A year in the life of TPP
- 21 December 2009
December is turning out to be a busy month for healthcare IT supplier TPP. The company which expects to announce the deployment of its first acute system in the very near future says it has 20 demonstrations booked for its secondary care system in the weeks before Christmas and that demand for its acute offering has been “spectacular.”
Frank Hester, co-founder of TPP, is predicting a “large uptake” of its acute system in the next 12 months as he says hospitals are fed up of waiting for systems to be delivered under the NHS IT programme and starting to look elsewhere. Hester is confident about what the TPP acute product can deliver.
. “We have got one system that can not only do waiting lists and admission and discharges but it also does bed management, theatre management, case note tracking, capacity management, care pathways and full clinical records. Nobody else has got anything like that. It’s the most advanced system in the world and we are very proud of that.”

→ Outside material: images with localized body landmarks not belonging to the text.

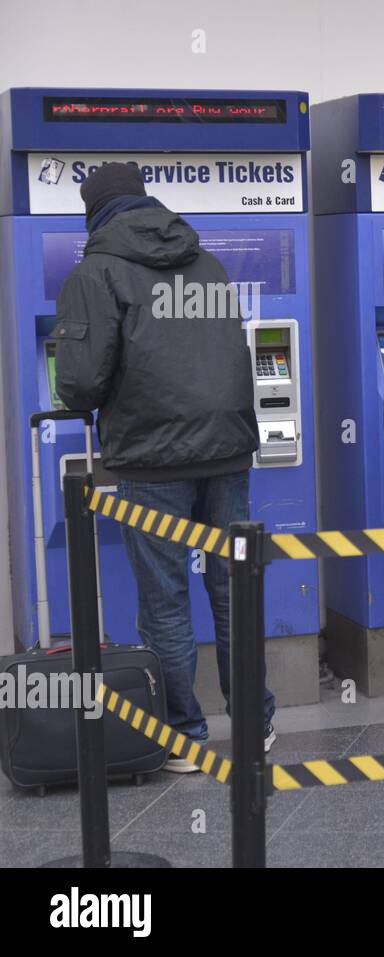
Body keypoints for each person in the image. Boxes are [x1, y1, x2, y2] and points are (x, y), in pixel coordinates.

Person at [53, 162, 275, 771]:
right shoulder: (205, 262)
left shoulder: (95, 272)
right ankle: (254, 725)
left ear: (92, 210)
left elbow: (77, 383)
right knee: (234, 591)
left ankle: (185, 733)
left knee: (165, 601)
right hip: (228, 449)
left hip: (151, 459)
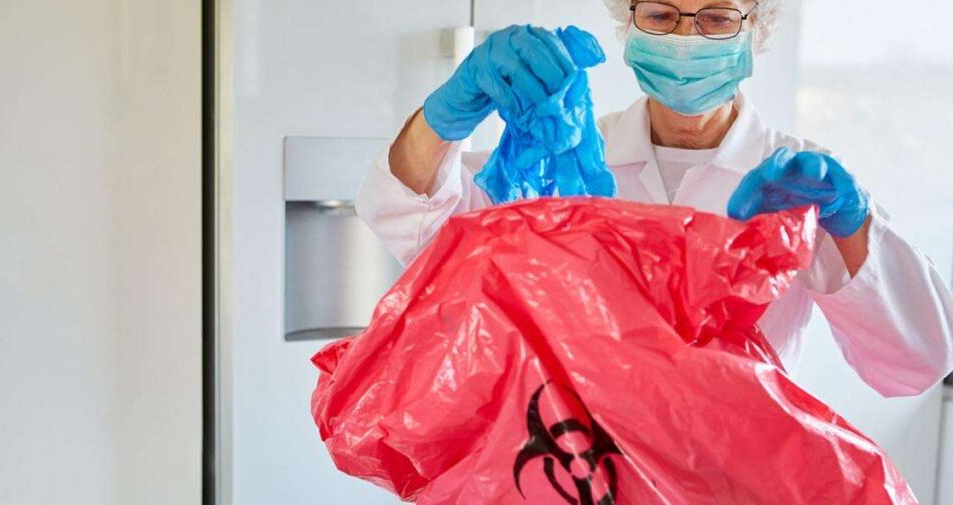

The imminent deployment announcement will be for a trust taking the full acute solution including ward and bed management, prescribing, theatre management, in-patients and out-patients, pathways and clinical coding, the company says.
Hester invites doubters who question whether a primary and community system supplier can deliver an acute system to have a look for themselves.
He adds: “Most people don’t realise that we actually started in secondary care as a company doing a diabetes system before we did our GP system.”
It is, however, in primary and community care where the company has made its mark to date, becoming by far the most widely deployed system under local service provider contracts.
Figures for November 2009 show that 1084 GP practices are now live with SystmOne and that SystmOne Community is in 54 primary care trusts in England while SystmOne Child Health is used by 42 PCTs.
A map of coverage on TPP’s website shows a concentration of systems on the right hand side of England, co-terminous with the old Accenture clusters of the East and North east of England, but with some GP, community and child health systems starting to be deployed in other PCTs across England.
Hester says that in the days when Accenture was the LSP the agreement was that TPP would stick to deployment in the East and North East clusters and not follow up leads elsewhere. When CSC took over TPP was able to move into the North West and this year has started to spread its coverage into London and the South, partly stimulated by its acceptance on the GP Systems of Choice framework.
Hester adds: “Although we haven’t got very much coverage in those areas yet we are starting to sell systems there and it is always a matter of building up awareness in a PCT to begin with.”
Hester says 2009 has been “busy” for TPP and the statistics certainly suggest the Yorkshire-based company has been expanding at a rapid rate.
The last 12 months have seen it become the national system for prisons, become one of CSC’s strategic primary care solutions with the intention to integrate with Lorenzo secondary care, announce the launch of its hospital and community hospital systems and meet CfH standards for a host of the IT agency’s GP programmes.
The latter includes data centre hosting approval, accreditation for release 2 of the Electronic Prescription Service, Summary Care Record compliance and acceptance on to the GP Systems of Choice framework.
The company is also working towards GP2GP approval as well and Dr John Williams, clinical lead for the GP2GP programme, says Read Code 2 to Read code 3 conversion in both directions now looks “entirely realistic”.
Hester has no doubt GP2GP accreditation will happen next year and, when questioned about concerns voiced on EHI Primary Care about the TPP data sharing, states that these views are not widely shared.
He says: “We don’t recognise those criticisms and we have written to the small group of people who have raised the concerns offering to demonstrate our system but they haven’t taken us up on that. We ‘ve been repeatedly tested for information governance and we passionately believe in what we do.”
Hester says he is frustrated that much of the National Programme for IT has been spent waiting for and talking about “software that doesn’t exist.”. He adds: : “I have no confidence that Lorenzo as a product will deliver which is why we have written our secondary care system.”
He says a change of government or a change in NHS IT policy will not affect the company because the NHS will still need the kind of systems TPP can deliver and argues that the company’s close working relationship with clinicians is what marks it out
He adds: “We don’t know better than our clinicians and that’s our strength. “
Next year Hester wants his company to keep on doing its primary care work while establishing a “deeper footprint” across England and deploying the range of new products including systems for acute trusts, community hospitals, out-of-hours services, social care and mental health. It’s a ‘to do’ list which suggests December may not be the last of the busy months.